ScorpiowithabigS · 06/03/2009 13:26

time travel explanation in back to the future - i dont get it and it made dh cross

LadyOfWaffle · 06/03/2009 13:27

Ooooo tough one Balloon! I have bought a 'single' twix before... maybe it's a word like sheep? A twix... many twix...

Sheeta · 06/03/2009 13:29

oh yes, the time travel thing. DP always tries to explain it to me (he thinks he's an expert in all things sci-fi) and I think he's wrong, but of course he doesn't.

Always ends up in massive rows. Stupid really.

Had an argument the other day about him doing the washing up in the morning. I thought he was doing it to upset me. What?!

PuppyMonkey · 06/03/2009 13:31

Balloon, that is just the kind of thing that we would row about!

I must admit when he stormed off last night and even though I was dead cross etc, I did PMSL a bit after a few mins.

OP posts:
themoon66 · 06/03/2009 13:32

Whether the curtain rail was straight or not. He said it was because he'd used a spirit level, but I said it wasn't because he should have lined it up with the top of the window, which is a bit wonky.

After much shouting I said 'I can hear your father's voice now saying 'X, listen to your wife, she is right'!

Below the belt of me because his dad had died a few months before and he was still missing him badly

jumpingbeans · 06/03/2009 13:35

TV remote, i swear one day he will need surgery to get it back

BalloonSlayer · 06/03/2009 13:36

I tried to tell him that "Twix" was the name for whatever lay within the pack, so if it was a single twix, then half would indeed be half a finger but in a double twix, half was one finger.

I went on to illustrate my example by using the word "Twins."

"You don't call one of a pair of twins half a twin, do you?" I crowed, before suddenly realising I was arguing his point and should shut the feck up at my earliest convenience.

ABetaDad · 06/03/2009 13:38

Putting the plastic bag in the Brabantia bin properly so that it does not dangle down but side and fits neatly and properly under the rim.

I do it properly, my wife just shoves it in and leaves a bit of the plastic showing. It drives me nuts and I show here how to do it and then we argue because she says it does not matter and IT DOES MATTER!

CharleeInChains · 06/03/2009 13:40

We argue becuase DP is a bloomin perfectionist.

He 'rearranges' (sp?) our wires and tv/dvd player/xbox about 6 times a day becuase something willbe slightly off center. I drives my nucking futs.

PuppyMonkey · 06/03/2009 13:40

Oh yes, we also arguse about whether our downstairs toilet door should be shut or open when not in use. I say shut as who want to see inside your loo? And he says open.

OP posts:
Portofino · 06/03/2009 13:46

The washing up. To be more exact, me leaving things to soak (crusty pans and the like). It used to drive him crazy and I actually threw him out once after one of these rows. Now we have a dishwasher and life is much more harmonious.

> Stored dataset items
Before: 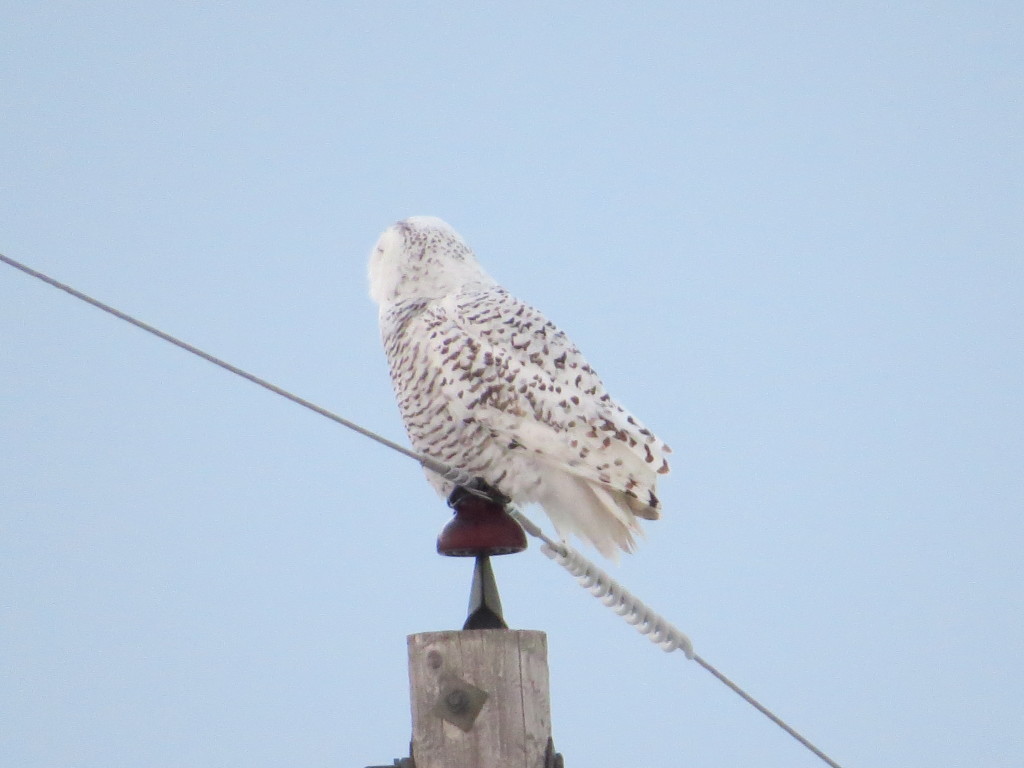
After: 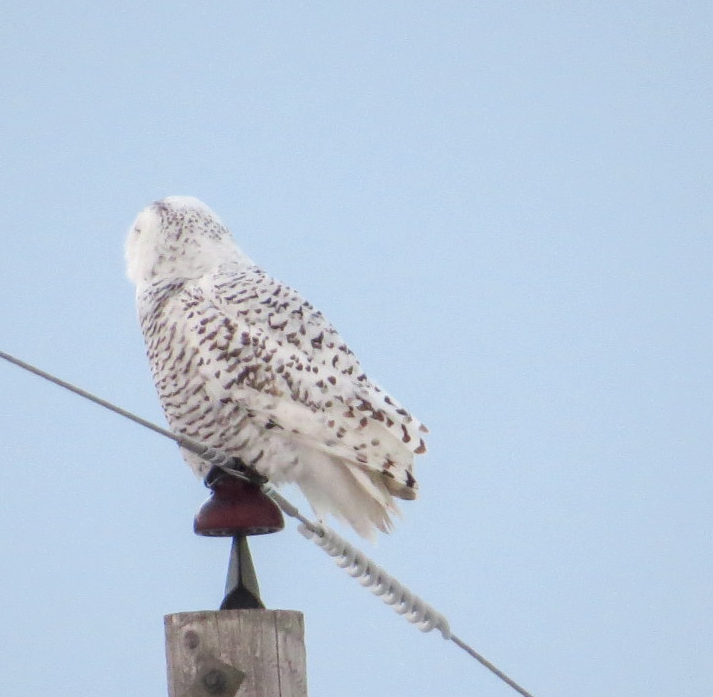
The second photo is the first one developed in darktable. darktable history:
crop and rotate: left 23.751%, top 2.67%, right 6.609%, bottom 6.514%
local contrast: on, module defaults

> TASKS TO PERFORM
1. Rewrite the paragraph of the forum thread that begins "The washing up. To be more exact" as a short list, keeping its main facts.
2. Answer these questions from the forum thread:
(a) What does jumpingbeans name as the thing argued over?
(b) Which word did BalloonSlayer use to illustrate the point about Twix?
(c) What did themoon66's partner say he had used to get the curtain rail straight?
3. From the forum thread, extract the stretch from "Balloon, that is" through "a bit wonky.".

> RESULTS OF THE EXERCISE
1.
- The argument was about the washing up, specifically leaving things like crusty pans to soak.
- It used to drive the partner crazy.
- After one of these rows, the poster threw him out.
- They now have a dishwasher, and life is much more harmonious.

2.
(a) The TV remote.
(b) "Twins."
(c) A spirit level.

3.
Balloon, that is just the kind of thing that we would row about!

I must admit when he stormed off last night and even though I was dead cross etc, I did PMSL a bit after a few mins.

OP posts:
themoon66 · 06/03/2009 13:32

Whether the curtain rail was straight or not. He said it was because he'd used a spirit level, but I said it wasn't because he should have lined it up with the top of the window, which is a bit wonky.